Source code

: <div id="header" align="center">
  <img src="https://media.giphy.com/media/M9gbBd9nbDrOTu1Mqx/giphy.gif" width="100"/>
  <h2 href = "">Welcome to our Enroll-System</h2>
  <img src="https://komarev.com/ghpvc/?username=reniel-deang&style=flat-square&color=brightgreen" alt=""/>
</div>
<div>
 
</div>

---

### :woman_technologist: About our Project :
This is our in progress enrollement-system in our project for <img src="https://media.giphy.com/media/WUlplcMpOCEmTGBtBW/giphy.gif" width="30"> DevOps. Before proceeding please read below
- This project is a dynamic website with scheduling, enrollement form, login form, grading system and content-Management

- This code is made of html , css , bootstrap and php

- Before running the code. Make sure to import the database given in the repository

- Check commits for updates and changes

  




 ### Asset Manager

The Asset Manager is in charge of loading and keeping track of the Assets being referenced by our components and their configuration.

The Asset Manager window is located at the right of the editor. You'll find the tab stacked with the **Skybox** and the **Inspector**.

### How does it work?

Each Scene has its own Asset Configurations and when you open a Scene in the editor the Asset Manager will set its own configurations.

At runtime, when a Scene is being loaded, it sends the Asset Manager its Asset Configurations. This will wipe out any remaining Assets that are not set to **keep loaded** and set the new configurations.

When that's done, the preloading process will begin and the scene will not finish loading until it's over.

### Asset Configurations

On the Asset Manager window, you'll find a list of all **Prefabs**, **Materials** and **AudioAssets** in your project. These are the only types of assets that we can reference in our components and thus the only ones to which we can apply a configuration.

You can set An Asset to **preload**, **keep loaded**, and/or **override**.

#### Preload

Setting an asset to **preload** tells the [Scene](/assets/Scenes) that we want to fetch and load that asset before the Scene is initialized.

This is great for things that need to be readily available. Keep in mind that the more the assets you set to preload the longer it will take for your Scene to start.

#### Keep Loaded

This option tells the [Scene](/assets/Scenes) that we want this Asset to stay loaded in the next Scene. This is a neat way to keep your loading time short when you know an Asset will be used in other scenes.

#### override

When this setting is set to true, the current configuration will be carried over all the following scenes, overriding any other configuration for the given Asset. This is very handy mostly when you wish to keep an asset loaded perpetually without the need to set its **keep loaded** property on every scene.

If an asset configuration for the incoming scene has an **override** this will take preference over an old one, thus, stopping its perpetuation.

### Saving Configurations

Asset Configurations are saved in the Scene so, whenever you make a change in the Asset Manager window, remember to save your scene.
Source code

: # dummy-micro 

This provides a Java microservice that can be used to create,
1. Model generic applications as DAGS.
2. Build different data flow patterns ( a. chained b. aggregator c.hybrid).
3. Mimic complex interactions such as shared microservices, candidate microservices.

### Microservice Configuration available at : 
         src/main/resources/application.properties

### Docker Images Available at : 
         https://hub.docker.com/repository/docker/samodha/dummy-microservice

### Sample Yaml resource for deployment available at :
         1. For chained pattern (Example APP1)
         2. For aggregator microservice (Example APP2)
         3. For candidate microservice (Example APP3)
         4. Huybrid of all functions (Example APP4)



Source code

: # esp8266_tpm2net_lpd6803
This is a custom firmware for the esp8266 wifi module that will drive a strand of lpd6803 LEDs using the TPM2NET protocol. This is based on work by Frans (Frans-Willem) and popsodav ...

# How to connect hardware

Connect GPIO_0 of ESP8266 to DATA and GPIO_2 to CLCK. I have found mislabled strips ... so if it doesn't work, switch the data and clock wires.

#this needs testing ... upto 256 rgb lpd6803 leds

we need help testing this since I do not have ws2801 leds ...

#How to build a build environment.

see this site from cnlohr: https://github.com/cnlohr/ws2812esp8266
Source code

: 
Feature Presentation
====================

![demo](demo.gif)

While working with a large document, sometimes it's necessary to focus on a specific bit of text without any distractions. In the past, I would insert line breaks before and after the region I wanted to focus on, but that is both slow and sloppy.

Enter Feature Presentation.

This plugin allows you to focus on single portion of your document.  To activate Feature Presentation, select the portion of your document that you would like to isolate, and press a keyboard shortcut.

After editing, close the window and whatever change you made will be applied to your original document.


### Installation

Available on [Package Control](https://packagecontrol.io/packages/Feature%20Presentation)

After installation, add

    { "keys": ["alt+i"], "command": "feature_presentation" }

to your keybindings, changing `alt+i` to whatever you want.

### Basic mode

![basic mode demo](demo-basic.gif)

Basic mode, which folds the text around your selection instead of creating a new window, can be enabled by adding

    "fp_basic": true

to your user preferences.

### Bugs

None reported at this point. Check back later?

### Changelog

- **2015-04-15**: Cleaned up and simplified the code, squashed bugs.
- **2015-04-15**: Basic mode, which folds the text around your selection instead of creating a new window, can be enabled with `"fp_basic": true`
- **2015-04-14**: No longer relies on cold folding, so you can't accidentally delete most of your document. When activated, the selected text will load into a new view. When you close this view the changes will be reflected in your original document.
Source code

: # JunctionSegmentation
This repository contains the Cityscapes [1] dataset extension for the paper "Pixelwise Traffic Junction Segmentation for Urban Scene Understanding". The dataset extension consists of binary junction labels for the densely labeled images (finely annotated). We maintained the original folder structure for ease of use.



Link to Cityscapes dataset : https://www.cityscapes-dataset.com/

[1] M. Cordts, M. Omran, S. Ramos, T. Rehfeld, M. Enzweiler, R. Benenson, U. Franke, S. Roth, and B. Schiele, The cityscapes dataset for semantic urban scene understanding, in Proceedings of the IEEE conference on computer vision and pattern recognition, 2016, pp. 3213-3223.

* * * * *

* [Directive] Filter the entries and copy out every line with the word "media".

* [Answer to the problem]
  <img src="https://media.giphy.com/media/M9gbBd9nbDrOTu1Mqx/giphy.gif" width="100"/>
This is our in progress enrollement-system in our project for <img src="https://media.giphy.com/media/WUlplcMpOCEmTGBtBW/giphy.gif" width="30"> DevOps. Before proceeding please read below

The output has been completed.